» Selected passage:
########################################

Career

Celebrating the newly ordained Vinka Lucas - New Zealand's First Lady of Fashion

The Kiwi style icon receives an order of merit for her work.

By Lynley Ward
Her extravagant gowns have graced the pages of the New Zealand Woman's Weekly since the 1970s, her exquisitely crafted wedding dresses have adorned countless brides and her creativity has inspired a generation of fashion designers.
But for the recently honoured Vinka Lucas, now in her late 80s, it's the joy of seeing women transformed by her creations that has made every stitch worthwhile.
While it's been 10 years since the Auckland designer suffered a debilitating stroke, proud daughter Anita Turner-Williams says her talented mum was moved to tears when told about her New Zealand Order of Merit for services to the fashion industry and design.
"When we read her the Prime Minister's letter she was very happy, weren't you?" asks Anita, (54) gazing admiringly at Vinka as she dabs her eyes."She's just overjoyed. It's been a long time coming. A lot of people were surprised to learn she hadn't got it already, but she's not one to sing her own praises.

########################################

» Information given:
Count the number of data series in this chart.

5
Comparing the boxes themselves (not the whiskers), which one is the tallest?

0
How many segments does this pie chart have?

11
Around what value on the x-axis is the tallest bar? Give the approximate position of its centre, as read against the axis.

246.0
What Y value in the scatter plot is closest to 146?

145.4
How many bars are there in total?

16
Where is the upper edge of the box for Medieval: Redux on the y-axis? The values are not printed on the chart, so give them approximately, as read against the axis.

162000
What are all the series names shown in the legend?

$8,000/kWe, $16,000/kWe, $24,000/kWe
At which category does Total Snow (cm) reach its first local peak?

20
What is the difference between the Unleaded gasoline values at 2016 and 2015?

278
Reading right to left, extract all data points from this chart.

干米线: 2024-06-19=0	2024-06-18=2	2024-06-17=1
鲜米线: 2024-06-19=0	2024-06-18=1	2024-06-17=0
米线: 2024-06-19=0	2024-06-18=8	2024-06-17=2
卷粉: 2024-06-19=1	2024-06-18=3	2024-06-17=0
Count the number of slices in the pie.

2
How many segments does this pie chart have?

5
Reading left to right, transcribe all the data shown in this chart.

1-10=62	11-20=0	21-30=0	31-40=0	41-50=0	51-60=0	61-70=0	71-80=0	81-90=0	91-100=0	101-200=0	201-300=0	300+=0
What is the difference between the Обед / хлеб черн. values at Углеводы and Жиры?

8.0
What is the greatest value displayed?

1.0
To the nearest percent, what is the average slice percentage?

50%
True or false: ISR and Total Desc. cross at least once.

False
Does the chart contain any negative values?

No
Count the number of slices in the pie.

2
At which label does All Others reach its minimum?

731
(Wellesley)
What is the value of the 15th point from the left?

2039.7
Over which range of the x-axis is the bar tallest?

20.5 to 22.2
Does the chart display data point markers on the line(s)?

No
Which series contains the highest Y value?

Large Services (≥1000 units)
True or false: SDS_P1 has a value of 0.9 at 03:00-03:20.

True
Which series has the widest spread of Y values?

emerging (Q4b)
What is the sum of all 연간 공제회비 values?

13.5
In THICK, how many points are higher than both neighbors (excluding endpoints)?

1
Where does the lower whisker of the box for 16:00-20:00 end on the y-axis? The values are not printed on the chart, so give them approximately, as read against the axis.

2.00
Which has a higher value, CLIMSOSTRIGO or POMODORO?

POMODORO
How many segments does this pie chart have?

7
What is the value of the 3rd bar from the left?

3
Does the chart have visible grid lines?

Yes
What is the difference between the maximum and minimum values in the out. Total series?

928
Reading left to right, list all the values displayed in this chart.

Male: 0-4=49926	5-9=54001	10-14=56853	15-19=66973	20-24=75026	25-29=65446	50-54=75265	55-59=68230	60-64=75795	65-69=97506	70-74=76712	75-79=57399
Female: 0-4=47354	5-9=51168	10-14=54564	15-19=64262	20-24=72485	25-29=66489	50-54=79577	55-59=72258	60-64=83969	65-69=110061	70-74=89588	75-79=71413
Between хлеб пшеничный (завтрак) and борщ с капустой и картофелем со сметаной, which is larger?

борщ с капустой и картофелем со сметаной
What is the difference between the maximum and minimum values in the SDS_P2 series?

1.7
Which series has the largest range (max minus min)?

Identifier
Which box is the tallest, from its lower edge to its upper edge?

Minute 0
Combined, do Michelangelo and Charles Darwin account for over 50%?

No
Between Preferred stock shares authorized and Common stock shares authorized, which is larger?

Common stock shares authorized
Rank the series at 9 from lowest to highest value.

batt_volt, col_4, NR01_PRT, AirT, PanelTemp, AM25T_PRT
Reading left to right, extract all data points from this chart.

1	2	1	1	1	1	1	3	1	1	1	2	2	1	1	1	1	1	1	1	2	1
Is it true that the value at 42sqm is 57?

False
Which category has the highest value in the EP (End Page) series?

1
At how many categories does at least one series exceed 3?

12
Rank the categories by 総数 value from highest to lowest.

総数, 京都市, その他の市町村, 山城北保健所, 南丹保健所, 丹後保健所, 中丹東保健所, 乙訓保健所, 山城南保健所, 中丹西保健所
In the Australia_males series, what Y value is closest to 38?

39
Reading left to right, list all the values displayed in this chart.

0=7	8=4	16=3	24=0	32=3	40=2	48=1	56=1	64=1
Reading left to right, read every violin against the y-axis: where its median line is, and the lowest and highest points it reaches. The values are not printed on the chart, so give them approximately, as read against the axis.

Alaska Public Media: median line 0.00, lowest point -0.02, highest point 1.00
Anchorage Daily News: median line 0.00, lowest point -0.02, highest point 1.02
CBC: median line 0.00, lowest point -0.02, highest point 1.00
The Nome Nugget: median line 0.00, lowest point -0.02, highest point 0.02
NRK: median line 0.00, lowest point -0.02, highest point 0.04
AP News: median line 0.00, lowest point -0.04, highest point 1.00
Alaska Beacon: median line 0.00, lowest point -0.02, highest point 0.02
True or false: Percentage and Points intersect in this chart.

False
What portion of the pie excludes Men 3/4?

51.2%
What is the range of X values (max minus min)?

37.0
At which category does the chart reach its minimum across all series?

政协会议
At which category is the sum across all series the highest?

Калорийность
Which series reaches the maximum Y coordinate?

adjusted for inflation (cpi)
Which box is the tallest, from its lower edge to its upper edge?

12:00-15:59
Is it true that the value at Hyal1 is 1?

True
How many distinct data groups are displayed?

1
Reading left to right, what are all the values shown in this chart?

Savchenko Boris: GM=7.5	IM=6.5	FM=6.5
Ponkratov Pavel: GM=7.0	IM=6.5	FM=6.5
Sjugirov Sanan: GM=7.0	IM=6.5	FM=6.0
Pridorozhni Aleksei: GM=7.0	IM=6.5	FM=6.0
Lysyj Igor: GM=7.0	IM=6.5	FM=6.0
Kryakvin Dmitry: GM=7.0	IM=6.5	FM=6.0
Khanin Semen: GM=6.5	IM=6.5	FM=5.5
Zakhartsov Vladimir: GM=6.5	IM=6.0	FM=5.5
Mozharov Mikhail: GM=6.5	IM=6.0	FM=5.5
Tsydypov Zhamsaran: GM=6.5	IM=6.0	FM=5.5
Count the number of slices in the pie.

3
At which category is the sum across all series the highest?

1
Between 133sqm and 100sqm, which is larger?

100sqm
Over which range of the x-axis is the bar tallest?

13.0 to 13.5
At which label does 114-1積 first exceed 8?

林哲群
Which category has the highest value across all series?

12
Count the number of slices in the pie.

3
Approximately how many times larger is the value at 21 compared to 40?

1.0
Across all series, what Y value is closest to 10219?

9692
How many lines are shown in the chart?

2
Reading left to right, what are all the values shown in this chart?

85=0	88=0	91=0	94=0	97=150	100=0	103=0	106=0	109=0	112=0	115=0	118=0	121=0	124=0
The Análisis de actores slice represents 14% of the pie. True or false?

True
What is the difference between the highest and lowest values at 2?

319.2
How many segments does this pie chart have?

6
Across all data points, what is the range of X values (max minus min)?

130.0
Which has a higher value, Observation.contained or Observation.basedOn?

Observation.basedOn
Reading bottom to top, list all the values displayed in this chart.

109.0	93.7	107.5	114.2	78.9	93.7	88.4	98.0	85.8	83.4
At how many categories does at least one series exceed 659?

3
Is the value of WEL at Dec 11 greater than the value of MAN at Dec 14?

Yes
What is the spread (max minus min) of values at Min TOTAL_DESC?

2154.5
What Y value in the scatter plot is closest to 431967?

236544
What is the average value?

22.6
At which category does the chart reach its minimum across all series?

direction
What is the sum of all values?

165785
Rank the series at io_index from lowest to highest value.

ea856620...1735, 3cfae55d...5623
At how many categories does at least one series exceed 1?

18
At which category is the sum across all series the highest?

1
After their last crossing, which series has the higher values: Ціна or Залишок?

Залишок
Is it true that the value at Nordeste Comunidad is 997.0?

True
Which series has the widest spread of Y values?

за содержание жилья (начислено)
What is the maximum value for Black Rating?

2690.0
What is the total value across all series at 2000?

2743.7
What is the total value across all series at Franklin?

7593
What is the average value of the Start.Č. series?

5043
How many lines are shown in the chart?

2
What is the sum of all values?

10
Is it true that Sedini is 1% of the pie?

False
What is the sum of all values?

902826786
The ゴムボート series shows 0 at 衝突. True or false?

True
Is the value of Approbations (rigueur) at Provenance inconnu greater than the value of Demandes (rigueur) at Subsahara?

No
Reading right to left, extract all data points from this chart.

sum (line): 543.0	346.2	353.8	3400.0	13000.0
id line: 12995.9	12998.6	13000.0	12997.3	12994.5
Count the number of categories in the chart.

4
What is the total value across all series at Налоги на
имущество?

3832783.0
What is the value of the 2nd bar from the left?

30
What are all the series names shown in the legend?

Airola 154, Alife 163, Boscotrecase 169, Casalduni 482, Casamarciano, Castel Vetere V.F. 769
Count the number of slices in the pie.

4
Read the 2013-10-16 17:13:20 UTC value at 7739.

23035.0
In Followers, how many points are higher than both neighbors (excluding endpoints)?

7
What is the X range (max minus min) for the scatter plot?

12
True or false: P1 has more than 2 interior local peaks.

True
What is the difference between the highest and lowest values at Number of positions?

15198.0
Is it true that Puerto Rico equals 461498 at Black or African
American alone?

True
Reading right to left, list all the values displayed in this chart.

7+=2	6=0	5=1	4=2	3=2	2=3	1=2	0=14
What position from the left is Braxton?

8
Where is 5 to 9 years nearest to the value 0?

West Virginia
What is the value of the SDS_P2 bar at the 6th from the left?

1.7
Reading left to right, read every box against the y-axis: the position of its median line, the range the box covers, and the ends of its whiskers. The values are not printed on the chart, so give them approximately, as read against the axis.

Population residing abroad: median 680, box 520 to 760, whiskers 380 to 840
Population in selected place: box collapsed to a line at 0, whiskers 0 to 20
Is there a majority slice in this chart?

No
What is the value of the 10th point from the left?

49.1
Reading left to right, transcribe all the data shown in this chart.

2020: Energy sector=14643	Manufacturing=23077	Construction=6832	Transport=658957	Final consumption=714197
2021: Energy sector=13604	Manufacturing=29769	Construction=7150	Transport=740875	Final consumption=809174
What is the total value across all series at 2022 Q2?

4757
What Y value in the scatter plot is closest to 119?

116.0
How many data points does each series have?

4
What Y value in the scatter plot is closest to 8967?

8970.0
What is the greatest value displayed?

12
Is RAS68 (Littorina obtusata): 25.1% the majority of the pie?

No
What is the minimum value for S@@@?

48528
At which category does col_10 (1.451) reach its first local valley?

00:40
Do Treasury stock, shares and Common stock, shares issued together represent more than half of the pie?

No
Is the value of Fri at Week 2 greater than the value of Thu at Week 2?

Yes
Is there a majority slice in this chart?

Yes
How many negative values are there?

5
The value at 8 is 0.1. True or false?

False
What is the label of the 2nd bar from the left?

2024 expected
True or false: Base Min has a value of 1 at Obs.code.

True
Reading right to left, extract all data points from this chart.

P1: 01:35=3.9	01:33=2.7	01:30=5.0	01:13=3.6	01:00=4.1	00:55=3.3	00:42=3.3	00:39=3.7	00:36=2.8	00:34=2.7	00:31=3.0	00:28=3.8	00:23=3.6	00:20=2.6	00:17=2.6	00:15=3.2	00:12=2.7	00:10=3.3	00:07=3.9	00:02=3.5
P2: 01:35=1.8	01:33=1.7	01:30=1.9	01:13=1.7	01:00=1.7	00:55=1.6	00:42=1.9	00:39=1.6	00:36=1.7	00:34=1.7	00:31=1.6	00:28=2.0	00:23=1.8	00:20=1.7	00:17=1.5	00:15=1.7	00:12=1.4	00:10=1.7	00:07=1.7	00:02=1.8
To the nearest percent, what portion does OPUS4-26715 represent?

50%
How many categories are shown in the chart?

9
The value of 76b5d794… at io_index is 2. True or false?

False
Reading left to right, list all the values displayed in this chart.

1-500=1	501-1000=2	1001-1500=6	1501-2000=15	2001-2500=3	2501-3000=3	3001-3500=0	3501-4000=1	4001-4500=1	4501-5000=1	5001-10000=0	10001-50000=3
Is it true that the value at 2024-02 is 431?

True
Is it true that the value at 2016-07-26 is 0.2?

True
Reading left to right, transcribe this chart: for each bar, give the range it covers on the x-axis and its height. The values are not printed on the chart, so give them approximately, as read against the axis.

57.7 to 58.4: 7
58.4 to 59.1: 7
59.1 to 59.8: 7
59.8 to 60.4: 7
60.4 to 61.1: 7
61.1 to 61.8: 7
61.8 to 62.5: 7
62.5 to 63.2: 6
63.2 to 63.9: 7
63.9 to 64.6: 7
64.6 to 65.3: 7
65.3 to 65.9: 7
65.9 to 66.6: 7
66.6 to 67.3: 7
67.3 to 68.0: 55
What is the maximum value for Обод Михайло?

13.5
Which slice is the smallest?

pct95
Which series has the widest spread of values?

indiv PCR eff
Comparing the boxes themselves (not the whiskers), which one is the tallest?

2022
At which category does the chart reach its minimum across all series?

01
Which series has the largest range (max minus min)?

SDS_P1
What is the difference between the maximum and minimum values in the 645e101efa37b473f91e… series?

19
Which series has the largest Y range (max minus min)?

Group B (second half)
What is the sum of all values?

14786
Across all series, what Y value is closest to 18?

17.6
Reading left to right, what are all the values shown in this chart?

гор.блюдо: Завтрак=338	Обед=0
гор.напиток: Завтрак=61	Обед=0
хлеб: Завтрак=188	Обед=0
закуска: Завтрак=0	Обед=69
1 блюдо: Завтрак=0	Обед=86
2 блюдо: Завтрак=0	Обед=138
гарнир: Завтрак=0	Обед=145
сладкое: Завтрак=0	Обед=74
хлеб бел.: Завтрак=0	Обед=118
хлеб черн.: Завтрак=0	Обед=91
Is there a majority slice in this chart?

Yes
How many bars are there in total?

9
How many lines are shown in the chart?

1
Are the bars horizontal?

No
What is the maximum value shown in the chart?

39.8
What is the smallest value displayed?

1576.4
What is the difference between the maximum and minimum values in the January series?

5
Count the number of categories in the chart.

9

########################################

» What this exercise asks:
[A] Summarize the article about Vinka Lucas in two sentences.
[B] Please list every person mentioned by name in the article about Vinka Lucas.
[C] Carry the article about Vinka Lucas forward with the next paragraph, picking up after its final sentence.
The rows have no connection to the article about Vinka Lucas.

» Results for each task:
[A] Vinka Lucas, an Auckland fashion designer in her late 80s whose gowns have appeared in the New Zealand Woman's Weekly since the 1970s, has received a New Zealand Order of Merit for services to the fashion industry and design. Her daughter Anita Turner-Williams says Lucas, who had a stroke 10 years ago, was moved to tears by the honor and is overjoyed.

[B] Vinka Lucas, Lynley Ward, Anita Turner-Williams

[C]
"I put a couple of posts on Vinka Design Facebook and our Instagram, and the accolades that came – she was just overwhelmed, weeping and laughing and just so happy to see that people still cared."
Anita says her mother wasn't only a visionary, setting up a one-stop bridal shop in the 1960s with her father David, but she turned heads with her own distinct style too.
"She was so colourful and flamboyant. The way she dressed and presented herself was just so different from most New Zealanders. She had the most amazing clothes and matching handbags, shoes, hats and gloves. I thought all mothers' wardrobes were like that and was absolutely shocked to find out this wasn't normal," laughs Anita.
Vinka (pictured, with daughter Anita in 1989) first opened her one-stop bridal shop, which Anita has now taken over, in the 1960s.
The second-generation designer daughter confesses she would steal into her glamorous mum's wardrobe to play dress-up as a youngster.
"While they were having dinner parties, we were in the closet having fun getting dressed."
She says her Yugoslavian-born mother, who learned her craft at the Academy of Dress & Design in Zagreb, was always intuitive with design.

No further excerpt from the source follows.